Did you REALLY have to twitter about our sex last night?
is her vagina suppost to smell like dirty taco bell?
The nice sales man at 711 gave me a handful of free lighters for buying a carton of cigarettes. I guess the depressed damsel in distress look works for me.
You know those ponds where you go and pay $5 and your guarranteed to catch a fish thats how i describe her
Restaurants Roasting People Who Gave Them Negative Yelp Reviews (25 Pics)
where are you guys? the police just woke me up on the couch outside.
How am I feeling this morning? Well, besides the fact that my vagina looks like a pair of giraffe's lips and I'm walking like an over-confident cowgirl, I'm fantastic. Thanks for your concern.
I left for five minutes and Chris wound up half in women's clothes, half naked. And the naked half was covered in shamrock stickers.
About to throw up, bathroom line up, Bro sees me. Yells, 'PUKER GET OUT OF WAY' THEY ALL PARTED WAY THREW ME INTO A STALL AND CHEERED AS I THREW UP INTO THE TOILET. we are going back
I'm making poor life decisions again. Tune in tomorrow to see how much I hate life.

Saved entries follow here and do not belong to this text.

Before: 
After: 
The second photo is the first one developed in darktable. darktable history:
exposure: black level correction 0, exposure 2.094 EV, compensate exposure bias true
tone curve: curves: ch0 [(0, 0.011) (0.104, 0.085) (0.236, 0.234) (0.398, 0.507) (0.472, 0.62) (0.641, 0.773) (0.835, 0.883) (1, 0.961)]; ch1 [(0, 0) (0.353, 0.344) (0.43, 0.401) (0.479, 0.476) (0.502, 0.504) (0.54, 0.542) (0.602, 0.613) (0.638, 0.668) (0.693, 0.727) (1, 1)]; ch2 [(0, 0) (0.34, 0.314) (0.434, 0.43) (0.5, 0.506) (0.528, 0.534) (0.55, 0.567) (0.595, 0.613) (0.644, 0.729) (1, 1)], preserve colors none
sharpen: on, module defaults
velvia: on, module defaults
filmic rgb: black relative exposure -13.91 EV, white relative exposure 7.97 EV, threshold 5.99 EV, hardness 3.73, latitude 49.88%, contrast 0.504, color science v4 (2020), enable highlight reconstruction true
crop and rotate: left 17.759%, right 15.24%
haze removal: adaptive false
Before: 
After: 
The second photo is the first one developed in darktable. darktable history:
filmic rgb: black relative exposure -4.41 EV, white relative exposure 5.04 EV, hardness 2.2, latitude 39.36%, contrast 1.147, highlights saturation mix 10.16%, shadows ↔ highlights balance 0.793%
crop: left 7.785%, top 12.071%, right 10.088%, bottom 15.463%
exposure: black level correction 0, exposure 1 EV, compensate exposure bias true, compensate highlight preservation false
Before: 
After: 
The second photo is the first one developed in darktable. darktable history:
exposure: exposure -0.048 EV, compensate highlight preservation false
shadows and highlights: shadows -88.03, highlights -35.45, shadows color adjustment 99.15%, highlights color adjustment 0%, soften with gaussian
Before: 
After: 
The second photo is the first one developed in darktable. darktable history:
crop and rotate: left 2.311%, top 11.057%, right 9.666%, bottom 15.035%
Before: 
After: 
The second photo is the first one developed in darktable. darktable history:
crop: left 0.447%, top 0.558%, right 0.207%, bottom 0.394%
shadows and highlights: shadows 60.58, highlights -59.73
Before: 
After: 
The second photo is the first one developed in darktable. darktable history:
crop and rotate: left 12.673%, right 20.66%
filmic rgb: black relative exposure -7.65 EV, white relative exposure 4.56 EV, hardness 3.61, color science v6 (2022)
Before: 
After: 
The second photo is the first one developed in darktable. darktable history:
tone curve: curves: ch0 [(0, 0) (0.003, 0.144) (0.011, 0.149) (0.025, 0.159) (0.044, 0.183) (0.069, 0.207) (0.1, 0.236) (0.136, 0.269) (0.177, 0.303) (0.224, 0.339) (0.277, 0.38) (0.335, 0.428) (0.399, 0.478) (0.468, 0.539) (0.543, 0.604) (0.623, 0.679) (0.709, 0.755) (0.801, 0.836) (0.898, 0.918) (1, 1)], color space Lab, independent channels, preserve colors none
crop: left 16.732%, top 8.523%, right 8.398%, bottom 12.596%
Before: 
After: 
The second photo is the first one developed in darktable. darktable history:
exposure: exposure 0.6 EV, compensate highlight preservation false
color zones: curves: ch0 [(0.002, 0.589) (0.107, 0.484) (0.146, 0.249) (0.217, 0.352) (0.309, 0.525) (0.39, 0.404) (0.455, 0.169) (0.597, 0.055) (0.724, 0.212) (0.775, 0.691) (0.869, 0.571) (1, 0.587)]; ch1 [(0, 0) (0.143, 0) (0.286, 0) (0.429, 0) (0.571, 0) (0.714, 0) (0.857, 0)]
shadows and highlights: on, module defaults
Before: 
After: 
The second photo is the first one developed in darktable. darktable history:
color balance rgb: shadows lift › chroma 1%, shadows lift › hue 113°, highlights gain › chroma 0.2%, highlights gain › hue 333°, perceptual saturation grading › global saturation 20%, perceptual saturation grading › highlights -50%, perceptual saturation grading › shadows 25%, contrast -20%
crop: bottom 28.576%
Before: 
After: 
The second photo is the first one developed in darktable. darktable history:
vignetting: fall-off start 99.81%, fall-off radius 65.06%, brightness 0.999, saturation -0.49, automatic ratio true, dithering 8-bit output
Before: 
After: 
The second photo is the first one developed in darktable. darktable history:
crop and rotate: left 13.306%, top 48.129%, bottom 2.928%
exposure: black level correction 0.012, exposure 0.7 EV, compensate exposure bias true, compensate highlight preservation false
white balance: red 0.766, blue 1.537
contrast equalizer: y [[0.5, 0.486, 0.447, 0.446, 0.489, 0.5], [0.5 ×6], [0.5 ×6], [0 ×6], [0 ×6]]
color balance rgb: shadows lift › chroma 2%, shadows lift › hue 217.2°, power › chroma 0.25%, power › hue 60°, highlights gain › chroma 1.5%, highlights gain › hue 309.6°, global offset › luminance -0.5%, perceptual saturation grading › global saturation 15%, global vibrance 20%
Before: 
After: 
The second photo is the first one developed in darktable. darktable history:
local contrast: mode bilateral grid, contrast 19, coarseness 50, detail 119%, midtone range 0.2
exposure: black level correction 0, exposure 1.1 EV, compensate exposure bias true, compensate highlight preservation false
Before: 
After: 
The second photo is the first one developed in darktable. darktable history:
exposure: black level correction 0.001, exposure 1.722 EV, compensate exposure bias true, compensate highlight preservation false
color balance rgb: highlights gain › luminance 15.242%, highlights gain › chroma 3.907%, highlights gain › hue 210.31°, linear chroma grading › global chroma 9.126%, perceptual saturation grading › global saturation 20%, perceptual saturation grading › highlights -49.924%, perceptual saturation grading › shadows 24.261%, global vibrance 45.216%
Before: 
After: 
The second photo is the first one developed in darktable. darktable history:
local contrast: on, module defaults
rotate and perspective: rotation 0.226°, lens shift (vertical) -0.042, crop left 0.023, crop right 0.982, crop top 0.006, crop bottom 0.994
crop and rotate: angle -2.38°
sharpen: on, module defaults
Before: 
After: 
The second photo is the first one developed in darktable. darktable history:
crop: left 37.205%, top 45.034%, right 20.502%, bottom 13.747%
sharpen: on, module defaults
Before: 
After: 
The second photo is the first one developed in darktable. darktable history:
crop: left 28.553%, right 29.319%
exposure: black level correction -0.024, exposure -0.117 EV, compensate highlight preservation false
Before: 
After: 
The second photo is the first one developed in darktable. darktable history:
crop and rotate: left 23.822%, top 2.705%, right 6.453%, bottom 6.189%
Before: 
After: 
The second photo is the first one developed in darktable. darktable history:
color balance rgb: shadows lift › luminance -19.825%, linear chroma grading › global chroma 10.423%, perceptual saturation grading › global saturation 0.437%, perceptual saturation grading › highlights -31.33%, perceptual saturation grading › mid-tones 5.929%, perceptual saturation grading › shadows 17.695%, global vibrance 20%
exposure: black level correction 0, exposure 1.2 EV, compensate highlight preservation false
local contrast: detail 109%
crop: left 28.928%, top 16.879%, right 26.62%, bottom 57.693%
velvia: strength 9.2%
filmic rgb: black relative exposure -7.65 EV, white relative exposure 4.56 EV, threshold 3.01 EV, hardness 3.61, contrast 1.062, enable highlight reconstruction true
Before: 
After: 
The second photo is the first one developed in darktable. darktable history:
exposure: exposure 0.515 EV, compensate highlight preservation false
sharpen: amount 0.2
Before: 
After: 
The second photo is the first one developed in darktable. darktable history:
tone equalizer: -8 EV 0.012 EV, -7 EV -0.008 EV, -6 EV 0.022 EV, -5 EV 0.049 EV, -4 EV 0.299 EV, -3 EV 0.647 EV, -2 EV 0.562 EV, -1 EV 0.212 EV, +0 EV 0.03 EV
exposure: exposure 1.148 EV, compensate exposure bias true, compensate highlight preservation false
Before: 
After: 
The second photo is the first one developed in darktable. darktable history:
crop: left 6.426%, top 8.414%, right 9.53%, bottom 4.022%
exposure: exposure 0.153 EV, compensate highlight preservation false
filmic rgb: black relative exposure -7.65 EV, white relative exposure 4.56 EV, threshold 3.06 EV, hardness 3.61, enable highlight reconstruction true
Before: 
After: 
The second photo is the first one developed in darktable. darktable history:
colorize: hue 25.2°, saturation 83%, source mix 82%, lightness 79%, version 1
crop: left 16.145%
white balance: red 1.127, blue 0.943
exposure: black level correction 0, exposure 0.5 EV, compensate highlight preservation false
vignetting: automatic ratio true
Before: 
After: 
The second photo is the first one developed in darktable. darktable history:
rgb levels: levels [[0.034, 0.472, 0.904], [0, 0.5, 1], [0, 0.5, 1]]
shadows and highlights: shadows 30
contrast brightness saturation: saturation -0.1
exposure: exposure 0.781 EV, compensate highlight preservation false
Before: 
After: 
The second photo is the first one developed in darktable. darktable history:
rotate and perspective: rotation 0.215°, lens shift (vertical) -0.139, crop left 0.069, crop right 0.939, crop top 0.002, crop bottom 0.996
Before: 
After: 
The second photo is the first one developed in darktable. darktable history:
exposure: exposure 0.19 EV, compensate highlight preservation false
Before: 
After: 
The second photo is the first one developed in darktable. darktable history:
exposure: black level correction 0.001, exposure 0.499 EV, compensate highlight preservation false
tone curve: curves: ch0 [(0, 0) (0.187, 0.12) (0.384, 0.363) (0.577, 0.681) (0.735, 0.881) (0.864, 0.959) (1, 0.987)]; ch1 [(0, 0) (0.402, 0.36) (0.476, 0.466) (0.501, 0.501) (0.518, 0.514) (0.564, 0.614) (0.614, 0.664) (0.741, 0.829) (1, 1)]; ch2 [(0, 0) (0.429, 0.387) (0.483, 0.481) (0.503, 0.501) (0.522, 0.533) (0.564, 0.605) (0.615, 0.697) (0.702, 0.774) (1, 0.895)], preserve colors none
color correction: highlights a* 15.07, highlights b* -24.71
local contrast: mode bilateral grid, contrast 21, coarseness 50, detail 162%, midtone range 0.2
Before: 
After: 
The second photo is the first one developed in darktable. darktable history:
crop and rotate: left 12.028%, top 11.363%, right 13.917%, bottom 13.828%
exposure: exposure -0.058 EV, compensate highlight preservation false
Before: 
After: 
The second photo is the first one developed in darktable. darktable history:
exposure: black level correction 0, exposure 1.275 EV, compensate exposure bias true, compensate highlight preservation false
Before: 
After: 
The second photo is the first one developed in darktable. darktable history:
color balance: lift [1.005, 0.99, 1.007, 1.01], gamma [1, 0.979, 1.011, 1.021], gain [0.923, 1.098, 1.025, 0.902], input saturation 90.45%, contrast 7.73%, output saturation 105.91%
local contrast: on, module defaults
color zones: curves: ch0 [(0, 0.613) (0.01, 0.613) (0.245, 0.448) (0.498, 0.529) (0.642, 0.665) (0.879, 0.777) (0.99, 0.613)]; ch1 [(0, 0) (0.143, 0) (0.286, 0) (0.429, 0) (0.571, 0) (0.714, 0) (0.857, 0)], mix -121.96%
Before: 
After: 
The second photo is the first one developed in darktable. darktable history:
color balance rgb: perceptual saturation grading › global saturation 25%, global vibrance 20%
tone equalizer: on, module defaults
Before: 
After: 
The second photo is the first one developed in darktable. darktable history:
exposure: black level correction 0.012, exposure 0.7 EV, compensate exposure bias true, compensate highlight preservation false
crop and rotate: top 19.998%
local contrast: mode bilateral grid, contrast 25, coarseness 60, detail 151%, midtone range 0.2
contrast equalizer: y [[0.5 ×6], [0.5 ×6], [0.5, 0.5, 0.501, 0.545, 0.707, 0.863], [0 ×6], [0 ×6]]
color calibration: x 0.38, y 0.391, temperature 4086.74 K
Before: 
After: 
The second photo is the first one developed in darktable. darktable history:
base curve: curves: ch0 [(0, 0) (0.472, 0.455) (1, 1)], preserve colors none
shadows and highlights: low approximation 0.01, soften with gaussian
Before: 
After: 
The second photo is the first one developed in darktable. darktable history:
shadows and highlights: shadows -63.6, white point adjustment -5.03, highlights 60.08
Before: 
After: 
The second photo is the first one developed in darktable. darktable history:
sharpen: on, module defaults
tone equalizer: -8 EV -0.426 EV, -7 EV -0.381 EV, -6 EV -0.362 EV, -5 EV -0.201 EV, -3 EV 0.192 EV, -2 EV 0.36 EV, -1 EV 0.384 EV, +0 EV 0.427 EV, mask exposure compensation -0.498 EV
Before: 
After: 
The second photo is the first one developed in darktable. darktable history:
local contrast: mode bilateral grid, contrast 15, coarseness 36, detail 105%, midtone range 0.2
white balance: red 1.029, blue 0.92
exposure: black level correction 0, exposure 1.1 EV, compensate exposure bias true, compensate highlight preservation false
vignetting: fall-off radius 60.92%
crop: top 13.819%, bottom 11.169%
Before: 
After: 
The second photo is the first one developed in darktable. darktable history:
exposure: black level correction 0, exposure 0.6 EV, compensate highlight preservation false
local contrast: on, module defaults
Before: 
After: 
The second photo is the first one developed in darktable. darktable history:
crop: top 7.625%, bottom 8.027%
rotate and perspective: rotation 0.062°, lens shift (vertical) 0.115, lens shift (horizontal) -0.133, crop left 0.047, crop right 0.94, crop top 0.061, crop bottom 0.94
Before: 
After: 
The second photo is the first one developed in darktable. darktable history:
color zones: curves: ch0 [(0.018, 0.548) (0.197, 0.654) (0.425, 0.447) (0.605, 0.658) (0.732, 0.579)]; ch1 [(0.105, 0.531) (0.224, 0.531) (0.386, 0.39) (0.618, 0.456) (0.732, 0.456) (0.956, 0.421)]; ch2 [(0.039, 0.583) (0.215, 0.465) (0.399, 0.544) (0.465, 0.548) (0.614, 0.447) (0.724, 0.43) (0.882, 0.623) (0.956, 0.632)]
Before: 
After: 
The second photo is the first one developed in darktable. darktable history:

Woman Posts Harassing DMs From Creep Online, Now He’s Upset Because People Told His Mom
One day i'll wow you with artfully trimmed pubes.
I'm bringing my passport in case we get drunk and wind up in Mexico
drying my bra with a hair dryer wasn't exactly how I had planned on starting my day.
Like who needs a job and family when you can get drunk for free with strippers?
We stole a Christmas tree from the student center and then decorated it with everything we stole from parties... All I have to say is Feliz Navidad!
Just got an exam care package consisting of only adderall wrapped in money. Score one for mom.